● Extrait présenté
▬▬▬

Mères sans filtre, de quoi ça parle ?

Camille Abbey : Mères sans filtre, c’est un projet qui a commencé à germer pendant ma grossesse. J’ai commencé à m’intéresser aux questions de la maternité, avec un prisme féministe, car j’étais déjà engagée dans ce domaine. J’avais envie de faire un livre qui liait ces deux thématiques. Mais j’ai eu mes jumeaux, donc je n’ai pas eu beaucoup de temps pour l’écrire. J’ai eu envie de creuser, de savoir comment certaines mères féministes avaient vécu le déclic lié à la maternité. Le but étant, à travers leurs récits, de connaître l’envers du décor. Et faire un livre collectif, permet d’apporter plusieurs points de vue, avec des histoires différentes dans lesquelles toutes les mères pourraient se reconnaître.

En quoi c’était important de libérer la parole autour de ces sujets ?

Camille Abbey : Il existe de nombreuses thématiques qui s’inscrivent dans la vie des femmes et des mères. On ne s’en rend pas compte, mais c’est un bouleversement total ! Il y a d’abord la question de la charge mentale dans le couple. La plupart du temps, c’est la femme qui l’assume. Encore aujourd’hui, je pense que 70% des tâches domestiques et parentales sont gérées et effectuées par les femmes. Et quand le premier enfant naît, il y a un certain déséquilibre dans le couple. Probablement dû au fait que le congé maternité est plus long que le congé paternité. Il y a donc une nouvelle mécanique qui s’installe.

Pourquoi pensez-vous que la charge mentale est plus souvent assumée par les femmes ? Car finalement, les deux deviennent parents…

Camille Abbey : Très bonne question ! C’est le fruit d’une histoire et de croyances. Le mythe de l’instinct maternel… Beaucoup de personnes y ont cru et y croient encore. A savoir que la mère serait plus apte à s’occuper de l’enfant. Mais c’est simplement une question d’expérience : plus on s’occupe d’un enfant, plus on sait s’en occuper et plus un lien se crée. S’occuper d’un enfant, ça s’apprend. Heureusement, les choses commencent un peu à changer, il y a une nouvelle génération de père qui est plus investie… Il y a aussi pas mal de tabous dans les difficultés maternelles. Qu’on soit tout le temps obligé de donner une image parfaite de la maternité. « C’est que du bonheur », ce genre de choses. Alors qu’en réalité, c’est bien plus compliqué que ça. Et puisque personne n’en parle, les femmes se sentent souvent isolées et seules. Il suffit juste d’être accompagné et aidé.

Ce rôle de mère parfaite, on nous l’impose. Car en réalité, la maternité n’est pas vécue de la même manière pour toutes les femmes…

Camille Abbey : Exactement. Il peut y avoir un côté très épanouissant, et ça peut très bien se passer. Mais il y a plein de cas différents. On ne sait pas vraiment comment on va le vivre avant de le vivre. Mais il faudrait libérer la parole sur ces choses que la plupart des femmes vivent. Par exemple, l’allaitement. Ça ne se passe pas toujours très bien au début. Le lien avec le bébé n’est pas toujours instantané. Il y a une dose de fatigue très impressionnante, à laquelle on ne s’attend pas. Il peut également y avoir des séquelles physiques et psychologiques. Ce sont environ 15 à 20% des femmes qui font des dépressions post-partum… Ce sont des choses dont on entend peu parler.

▬▬▬

● Informations extraites
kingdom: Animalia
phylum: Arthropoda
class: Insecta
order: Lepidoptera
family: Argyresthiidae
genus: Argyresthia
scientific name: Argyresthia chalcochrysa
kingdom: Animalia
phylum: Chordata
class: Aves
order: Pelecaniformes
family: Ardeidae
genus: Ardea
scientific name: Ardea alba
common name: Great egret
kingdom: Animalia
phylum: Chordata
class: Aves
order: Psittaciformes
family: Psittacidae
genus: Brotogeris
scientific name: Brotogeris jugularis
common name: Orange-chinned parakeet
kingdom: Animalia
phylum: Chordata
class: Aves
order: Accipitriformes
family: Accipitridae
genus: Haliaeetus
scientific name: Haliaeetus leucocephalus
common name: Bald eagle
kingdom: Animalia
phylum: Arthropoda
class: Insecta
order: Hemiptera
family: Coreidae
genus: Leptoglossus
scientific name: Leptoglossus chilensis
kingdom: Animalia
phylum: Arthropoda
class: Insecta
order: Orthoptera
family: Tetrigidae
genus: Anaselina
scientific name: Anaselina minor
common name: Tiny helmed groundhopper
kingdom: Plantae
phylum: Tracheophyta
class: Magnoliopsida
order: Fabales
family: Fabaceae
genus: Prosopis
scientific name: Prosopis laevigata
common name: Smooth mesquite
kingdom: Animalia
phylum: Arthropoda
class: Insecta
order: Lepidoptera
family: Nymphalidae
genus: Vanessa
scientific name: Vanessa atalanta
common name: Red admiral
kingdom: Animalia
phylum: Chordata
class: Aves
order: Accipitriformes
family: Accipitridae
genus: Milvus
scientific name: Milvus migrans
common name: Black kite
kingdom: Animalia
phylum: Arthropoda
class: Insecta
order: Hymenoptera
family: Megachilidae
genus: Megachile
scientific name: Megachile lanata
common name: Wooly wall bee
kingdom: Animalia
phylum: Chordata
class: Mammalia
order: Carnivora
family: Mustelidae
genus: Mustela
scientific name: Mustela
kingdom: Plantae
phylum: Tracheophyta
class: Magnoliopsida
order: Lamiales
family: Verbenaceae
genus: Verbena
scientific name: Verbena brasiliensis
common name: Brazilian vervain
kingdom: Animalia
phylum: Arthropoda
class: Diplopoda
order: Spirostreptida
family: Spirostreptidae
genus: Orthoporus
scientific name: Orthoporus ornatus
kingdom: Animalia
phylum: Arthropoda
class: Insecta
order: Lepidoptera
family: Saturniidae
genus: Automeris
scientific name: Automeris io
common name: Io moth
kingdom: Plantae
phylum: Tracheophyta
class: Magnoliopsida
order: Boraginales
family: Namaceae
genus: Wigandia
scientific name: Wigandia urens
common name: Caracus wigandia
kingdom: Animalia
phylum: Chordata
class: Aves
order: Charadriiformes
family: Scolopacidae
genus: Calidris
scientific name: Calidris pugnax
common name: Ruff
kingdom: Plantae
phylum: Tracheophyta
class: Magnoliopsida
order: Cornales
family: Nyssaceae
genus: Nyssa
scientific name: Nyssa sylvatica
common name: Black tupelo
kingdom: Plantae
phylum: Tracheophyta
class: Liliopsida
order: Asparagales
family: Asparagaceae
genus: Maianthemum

▬▬▬

● Problème posé
Dans l'extrait présenté, réécrivez sous forme de liste le paragraphe qui commence par « Il existe de nombreuses thématiques », en conservant ses faits principaux. Les enregistrements ne jouent aucun rôle dans ce travail.

● Réponse proposée
- De nombreuses thématiques touchent la vie des femmes et des mères, et la maternité constitue un bouleversement total dont on ne se rend pas compte.
- La charge mentale dans le couple est le plus souvent assumée par la femme.
- Camille Abbey estime qu'encore aujourd'hui, environ 70 % des tâches domestiques et parentales sont gérées et effectuées par les femmes.
- À la naissance du premier enfant, un déséquilibre apparaît dans le couple, probablement parce que le congé maternité est plus long que le congé paternité.
- Une nouvelle mécanique s'installe alors.